Opening March 2018 on the Main Stage

Five years after the onset of the French Revolution, the Jacobins, members of a revolutionary political movement, have taken power in France. Led by the radically extreme Robespierre, they terrorize the citizens by a tireless use of the guillotine to decimate the ranks of potential traitors of the Revolution. One of the leaders of the early Revolution, Georges Danton, is tired of bloodshed, instigated by the revolutionary zeal, and begins to withdraw from politics, seeking the company of friends, cards and women instead. His political ally and friend Camille Desmoulins implores him to use his influence and stand up against Robespierre and his reign of terror. Robespierre, seeing his enemies everywhere, remains adamant and continues to advocate extreme measures ̶ in particular the callous executions that are regarded as the only safeguard of the newly formed ideals of the French Republic, as opposed to the rule of the privileged classes, the aristocracy, the royalists and their supporters. Robespierre arrests Danton and delivers him to the National Convention, which is ambivalent, following the executions of numerous political opponents, whether they should annihilate Danton, the man who saved France in 1792. Robespierre, speaking on behalf of the country and the Revolution, which, according to a historical rule, devours its own children, as this is its nature and precondition of freedom, convinces the deputies that Danton is guilty. Standing trial at the revolutionary court, Danton urges people to turn against Robespierre and his dictatorship that is bound to drown the Republic in blood. The people initially support him, but then the scales suddenly turns ...

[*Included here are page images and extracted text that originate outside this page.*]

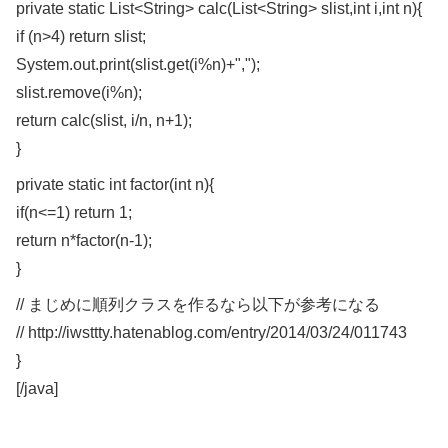
private static List<String> calc(List<String> slist,int i,int n){
if (n>4) return slist;
System.out.print(slist.get(i%n)+",");
slist.remove(i%n);
return calc(slist, i/n, n+1);
}
private static int factor(int n){
if(n<=1) return 1;
return n*factor(n-1);
}
// まじめに順列クラスを作るなら以下が参考になる
// http://iwsttty.hatenablog.com/entry/2014/03/24/011743
}
[/java]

Danton's Death (1835) was the first play written by a German playwright Georg Büchner, who is considered, alongside Heinrich Heine and Goethe, one of the most prominent representatives of the so-called German Vormärz (pre-March) period. In literature, the movement was committed to the emancipation of the individual and liberal political principles. The first edition of Danton's Death contained extracts from historic political speeches and is thought to be one of the earliest examples of documentary playwriting. It was heavily censored and did not receive its premiere until 1902 – almost seventy years after Büchner's death.